Ein weiteres wesentliches Instrument für den Erfolg der nationalsozialistischen Propaganda ist die Funktion der Sprache. Sie ist nicht nur sehr schlicht und leicht verständlich (siehe oben), sondern in sich genau durchdacht. Dazu gehört zum Beispiel die Vermeidung bestimmter Begriffe und die Verwendung eines sorgfältig ausgesuchten Wortschatzes.[104] So wurde  1939 beim Angriff auf Polen die Anweisung gegeben, das Wort ‘Krieg’ nicht zu verwenden.[105] Später schreibt das Lichtenfelser Tagblatt statt über Rückzugsgefechte  nur über  „Abwehrerfolge“ .[106]

 Vor allem bei der Darstellung der Feinde verwendet die Propaganda häufig das Mittel der „Ironisierung des Gegners“.[107] So soll dessen Schwäche aufgezeigt und zugleich Hass und Aggressionen gegen ihn geweckt  werden. Ein Beispiel dafür  ist ein Kommentar über den Tonnagekrieg  im Lichtenfelser Tagblatt vom 2.3.42 :

 Die USA stellen eine Bauziffer  von sechs Millionen Tonnen für das Jahr 1943 auf (...) Aber weniger schön wird man es an englischen Kaminen empfinden, dass im Jahre 1941 (...) nicht einmal eine Million BRT gebaut werden konnten.[108]

 

 Der angesprochene Textausschnitt versucht mit seiner Ironie dem Leser zwei Eindrücke zu   vermitteln. Zum einen werden die Briten als dumm dargestellt, andererseits weckt das Bild vom Kamin vor dem Hintergrund von Rationalisierungsmaßnahmen oder Arbeitsverpflichtungen,  denen die Bevölkerung ausgesetzt war, Wut und Hass gegenüber den als  faul dargestellten Engländern. 

Das Hauptmittel der Propaganda ist zweifelsohne die Lüge, die zum einen aktiv als Lenkungs-   und andererseits als Vertuschungsmittel   dient und   deren  Wirkung  Hitler  schon  in  „Mein Kampf“ beschrieb:

 In der Größe der Lüge [liegt] immer ein gewisser Faktor des Geglaubtwerdens (...), da die breite Masse eines Volkes (...) bei der primitiven Einfalt  ihres Gemütes einer großen Lüge leichter zum Opfer fällt als einer kleinen, da sie selber ja wohl manchmal im kleinen lügt, jedoch vor zu großen Lügen  sich doch zu sehr schämen würde.[109]

 

Dies zeigt, dass die Nationalsozialisten die Lüge nicht nur als einfaches Mittel betrachteten, sondern sie, ihrer Wirkung  bewusst,  als steuerndes Element in ihre Politik mit einbezogen.
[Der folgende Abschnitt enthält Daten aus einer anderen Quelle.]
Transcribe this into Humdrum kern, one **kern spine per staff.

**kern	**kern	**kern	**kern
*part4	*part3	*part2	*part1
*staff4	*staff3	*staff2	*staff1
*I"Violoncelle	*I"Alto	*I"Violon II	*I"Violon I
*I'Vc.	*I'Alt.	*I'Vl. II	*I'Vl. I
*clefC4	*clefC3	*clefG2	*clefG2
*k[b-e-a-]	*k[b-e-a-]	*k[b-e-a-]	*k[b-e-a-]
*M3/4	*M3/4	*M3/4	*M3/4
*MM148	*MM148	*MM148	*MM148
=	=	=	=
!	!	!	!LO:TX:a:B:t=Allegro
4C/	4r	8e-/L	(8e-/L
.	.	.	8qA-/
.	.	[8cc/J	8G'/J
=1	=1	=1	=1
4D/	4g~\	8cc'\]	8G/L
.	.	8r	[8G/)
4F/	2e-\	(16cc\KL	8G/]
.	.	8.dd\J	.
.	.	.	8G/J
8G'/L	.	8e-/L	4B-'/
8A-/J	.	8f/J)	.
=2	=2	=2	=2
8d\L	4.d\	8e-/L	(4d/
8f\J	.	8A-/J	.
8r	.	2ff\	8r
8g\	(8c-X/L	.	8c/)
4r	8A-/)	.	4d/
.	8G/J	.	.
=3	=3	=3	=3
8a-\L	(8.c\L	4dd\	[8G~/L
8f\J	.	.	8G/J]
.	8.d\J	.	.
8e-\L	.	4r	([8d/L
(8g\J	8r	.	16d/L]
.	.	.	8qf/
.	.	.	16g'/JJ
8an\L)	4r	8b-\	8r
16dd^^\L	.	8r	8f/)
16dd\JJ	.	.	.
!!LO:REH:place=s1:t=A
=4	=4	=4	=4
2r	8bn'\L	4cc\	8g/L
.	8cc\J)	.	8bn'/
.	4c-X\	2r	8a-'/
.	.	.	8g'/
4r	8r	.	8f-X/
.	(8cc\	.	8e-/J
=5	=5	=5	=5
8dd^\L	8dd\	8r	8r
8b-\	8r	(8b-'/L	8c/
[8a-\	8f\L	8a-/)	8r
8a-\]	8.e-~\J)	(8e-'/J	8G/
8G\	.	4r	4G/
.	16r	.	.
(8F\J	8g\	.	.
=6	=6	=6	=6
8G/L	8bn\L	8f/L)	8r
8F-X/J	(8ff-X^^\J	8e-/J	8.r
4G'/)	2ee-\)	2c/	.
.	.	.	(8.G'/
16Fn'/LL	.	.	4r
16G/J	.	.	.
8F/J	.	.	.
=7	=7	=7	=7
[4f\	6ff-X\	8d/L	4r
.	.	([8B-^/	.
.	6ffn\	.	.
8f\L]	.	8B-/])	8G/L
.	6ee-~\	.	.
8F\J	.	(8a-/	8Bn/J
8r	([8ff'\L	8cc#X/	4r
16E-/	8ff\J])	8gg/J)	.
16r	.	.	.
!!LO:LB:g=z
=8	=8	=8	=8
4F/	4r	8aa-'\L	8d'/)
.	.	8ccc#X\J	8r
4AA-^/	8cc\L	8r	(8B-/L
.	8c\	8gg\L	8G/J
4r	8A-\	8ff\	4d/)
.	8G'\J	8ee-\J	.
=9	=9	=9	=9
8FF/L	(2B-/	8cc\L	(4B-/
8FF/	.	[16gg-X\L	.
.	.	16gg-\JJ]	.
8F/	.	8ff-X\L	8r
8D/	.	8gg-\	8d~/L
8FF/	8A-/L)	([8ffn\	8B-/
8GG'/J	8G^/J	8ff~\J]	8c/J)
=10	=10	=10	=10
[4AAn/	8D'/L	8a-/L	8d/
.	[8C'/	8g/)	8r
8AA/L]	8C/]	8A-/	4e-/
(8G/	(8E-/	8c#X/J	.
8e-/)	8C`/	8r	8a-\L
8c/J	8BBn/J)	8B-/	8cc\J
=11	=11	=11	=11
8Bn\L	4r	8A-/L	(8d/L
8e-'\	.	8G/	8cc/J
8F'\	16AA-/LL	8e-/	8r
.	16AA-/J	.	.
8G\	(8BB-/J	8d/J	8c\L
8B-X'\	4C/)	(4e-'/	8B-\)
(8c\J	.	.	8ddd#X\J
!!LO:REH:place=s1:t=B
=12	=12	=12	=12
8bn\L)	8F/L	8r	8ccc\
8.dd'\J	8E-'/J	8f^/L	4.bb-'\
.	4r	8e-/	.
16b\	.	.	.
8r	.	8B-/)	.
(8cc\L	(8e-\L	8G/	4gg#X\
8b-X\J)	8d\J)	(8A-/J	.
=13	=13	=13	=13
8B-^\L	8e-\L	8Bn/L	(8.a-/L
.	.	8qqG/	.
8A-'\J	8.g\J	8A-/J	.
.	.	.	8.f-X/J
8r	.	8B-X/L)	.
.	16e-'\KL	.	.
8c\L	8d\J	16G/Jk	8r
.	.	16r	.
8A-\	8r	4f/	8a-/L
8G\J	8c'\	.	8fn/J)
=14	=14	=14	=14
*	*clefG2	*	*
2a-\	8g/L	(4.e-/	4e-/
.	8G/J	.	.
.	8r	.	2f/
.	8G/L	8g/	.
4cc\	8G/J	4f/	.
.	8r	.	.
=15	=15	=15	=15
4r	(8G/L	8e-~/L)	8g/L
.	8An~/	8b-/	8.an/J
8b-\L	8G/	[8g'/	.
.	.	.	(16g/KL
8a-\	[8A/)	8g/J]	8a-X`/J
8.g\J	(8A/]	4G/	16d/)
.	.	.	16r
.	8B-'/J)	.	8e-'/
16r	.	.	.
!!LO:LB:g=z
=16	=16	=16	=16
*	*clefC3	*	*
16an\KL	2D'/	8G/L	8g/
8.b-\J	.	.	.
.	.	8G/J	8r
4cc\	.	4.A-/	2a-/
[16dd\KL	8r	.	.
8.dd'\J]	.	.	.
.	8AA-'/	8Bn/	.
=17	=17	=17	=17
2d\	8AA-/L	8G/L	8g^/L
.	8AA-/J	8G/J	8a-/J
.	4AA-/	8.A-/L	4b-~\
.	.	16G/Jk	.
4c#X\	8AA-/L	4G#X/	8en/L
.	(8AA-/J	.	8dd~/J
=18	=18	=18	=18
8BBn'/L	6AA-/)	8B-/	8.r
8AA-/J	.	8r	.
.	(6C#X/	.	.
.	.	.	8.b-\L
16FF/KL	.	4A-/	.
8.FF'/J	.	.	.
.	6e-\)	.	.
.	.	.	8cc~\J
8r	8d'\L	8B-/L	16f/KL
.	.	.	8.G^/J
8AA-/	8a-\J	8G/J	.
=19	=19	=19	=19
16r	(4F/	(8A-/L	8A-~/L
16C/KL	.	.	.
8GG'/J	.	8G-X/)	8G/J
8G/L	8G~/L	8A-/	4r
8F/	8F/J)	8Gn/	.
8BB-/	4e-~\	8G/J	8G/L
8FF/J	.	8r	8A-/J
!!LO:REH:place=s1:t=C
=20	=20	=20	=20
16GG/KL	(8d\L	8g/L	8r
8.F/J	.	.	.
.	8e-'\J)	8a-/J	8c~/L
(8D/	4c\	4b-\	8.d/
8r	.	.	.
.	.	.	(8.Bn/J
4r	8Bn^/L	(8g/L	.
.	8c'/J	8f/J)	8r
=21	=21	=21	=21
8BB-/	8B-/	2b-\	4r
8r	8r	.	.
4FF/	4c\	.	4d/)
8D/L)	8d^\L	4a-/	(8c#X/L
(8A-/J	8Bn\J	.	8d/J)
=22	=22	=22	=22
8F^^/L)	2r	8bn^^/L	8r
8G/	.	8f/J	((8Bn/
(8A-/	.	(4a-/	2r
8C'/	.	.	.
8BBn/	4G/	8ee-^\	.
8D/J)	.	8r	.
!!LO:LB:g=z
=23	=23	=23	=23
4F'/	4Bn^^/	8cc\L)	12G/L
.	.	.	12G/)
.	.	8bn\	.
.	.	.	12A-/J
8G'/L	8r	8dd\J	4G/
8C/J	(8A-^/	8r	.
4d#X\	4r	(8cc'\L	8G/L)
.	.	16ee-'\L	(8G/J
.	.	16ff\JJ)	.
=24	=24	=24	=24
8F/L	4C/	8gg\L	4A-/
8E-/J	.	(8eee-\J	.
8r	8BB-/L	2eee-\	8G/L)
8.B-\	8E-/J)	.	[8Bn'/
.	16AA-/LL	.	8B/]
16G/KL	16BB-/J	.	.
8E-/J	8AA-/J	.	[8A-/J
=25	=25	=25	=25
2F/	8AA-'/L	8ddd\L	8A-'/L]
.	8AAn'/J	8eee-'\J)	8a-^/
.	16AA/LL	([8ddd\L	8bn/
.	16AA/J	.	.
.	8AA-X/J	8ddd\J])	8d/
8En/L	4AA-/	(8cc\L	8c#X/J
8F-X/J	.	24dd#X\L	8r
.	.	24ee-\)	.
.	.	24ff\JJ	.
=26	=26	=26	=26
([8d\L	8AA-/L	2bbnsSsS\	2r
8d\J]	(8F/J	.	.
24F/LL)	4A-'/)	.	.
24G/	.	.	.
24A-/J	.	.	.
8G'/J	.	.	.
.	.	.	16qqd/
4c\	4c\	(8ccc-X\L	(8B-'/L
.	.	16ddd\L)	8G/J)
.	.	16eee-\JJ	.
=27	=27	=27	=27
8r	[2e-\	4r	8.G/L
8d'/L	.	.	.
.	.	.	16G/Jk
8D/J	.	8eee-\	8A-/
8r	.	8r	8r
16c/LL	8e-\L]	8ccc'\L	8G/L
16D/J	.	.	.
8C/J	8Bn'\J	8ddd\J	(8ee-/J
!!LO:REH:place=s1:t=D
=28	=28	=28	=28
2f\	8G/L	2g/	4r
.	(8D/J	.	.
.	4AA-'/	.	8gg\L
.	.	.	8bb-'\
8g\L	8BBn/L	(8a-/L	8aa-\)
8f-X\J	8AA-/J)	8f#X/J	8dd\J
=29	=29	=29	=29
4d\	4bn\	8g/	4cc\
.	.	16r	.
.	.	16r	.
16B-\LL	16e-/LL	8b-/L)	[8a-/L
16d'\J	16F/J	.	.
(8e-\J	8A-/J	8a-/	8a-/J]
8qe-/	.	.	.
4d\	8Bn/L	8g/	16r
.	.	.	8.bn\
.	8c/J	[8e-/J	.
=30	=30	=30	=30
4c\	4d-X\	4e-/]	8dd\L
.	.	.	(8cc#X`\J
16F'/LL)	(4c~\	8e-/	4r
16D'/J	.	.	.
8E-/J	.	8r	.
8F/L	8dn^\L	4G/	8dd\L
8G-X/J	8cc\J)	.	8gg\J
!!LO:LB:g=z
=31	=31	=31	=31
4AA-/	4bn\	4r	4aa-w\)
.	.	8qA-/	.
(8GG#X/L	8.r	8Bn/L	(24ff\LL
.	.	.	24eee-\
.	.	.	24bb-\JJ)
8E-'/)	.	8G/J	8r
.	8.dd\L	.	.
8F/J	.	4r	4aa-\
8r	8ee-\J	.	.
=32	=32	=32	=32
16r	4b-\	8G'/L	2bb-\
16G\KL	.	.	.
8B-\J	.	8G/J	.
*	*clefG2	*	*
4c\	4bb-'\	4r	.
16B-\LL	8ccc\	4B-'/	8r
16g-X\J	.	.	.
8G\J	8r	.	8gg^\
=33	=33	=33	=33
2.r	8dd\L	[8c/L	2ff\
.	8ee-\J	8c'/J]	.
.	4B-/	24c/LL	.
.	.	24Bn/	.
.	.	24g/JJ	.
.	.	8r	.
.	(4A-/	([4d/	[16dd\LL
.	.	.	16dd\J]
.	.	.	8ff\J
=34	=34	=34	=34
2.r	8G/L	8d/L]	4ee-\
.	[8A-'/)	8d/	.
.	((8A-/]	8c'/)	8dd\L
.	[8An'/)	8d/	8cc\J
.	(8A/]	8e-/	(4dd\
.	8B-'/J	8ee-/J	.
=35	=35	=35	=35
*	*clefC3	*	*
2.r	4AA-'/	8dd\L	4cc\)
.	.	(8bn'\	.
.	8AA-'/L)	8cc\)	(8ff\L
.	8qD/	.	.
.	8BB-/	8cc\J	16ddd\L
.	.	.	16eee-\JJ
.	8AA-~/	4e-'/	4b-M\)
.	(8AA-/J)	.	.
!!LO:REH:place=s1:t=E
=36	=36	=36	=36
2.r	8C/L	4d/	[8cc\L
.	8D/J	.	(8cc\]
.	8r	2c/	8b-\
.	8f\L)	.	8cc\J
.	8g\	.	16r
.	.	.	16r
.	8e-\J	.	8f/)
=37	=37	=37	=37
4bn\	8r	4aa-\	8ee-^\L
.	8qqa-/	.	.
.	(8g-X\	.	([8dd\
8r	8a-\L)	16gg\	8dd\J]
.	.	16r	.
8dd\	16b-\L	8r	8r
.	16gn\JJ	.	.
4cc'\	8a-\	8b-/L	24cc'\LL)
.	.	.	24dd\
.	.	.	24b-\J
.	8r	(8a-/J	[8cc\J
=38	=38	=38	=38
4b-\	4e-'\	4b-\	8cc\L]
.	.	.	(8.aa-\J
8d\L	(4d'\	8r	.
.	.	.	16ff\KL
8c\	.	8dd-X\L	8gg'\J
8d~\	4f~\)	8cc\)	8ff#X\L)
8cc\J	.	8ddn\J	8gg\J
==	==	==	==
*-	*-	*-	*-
Absurde und leicht durchschaubar scheinende Darstellungen im Lichtenfelser Tagblatt  sind so  gerechtfertigt. Ein anderer Aspekt ist  in diesem Zusammenhang  das schon angesprochene Informationsmonopol des NS- Staates, das die Kritik- und Vergleichsmöglichkeit der Leser  von langer Hand unterband. Staatliche Autorität, Obrigkeitshörigkeit  und nationalistisches Denken machten so die Berichte  glaubhaft. 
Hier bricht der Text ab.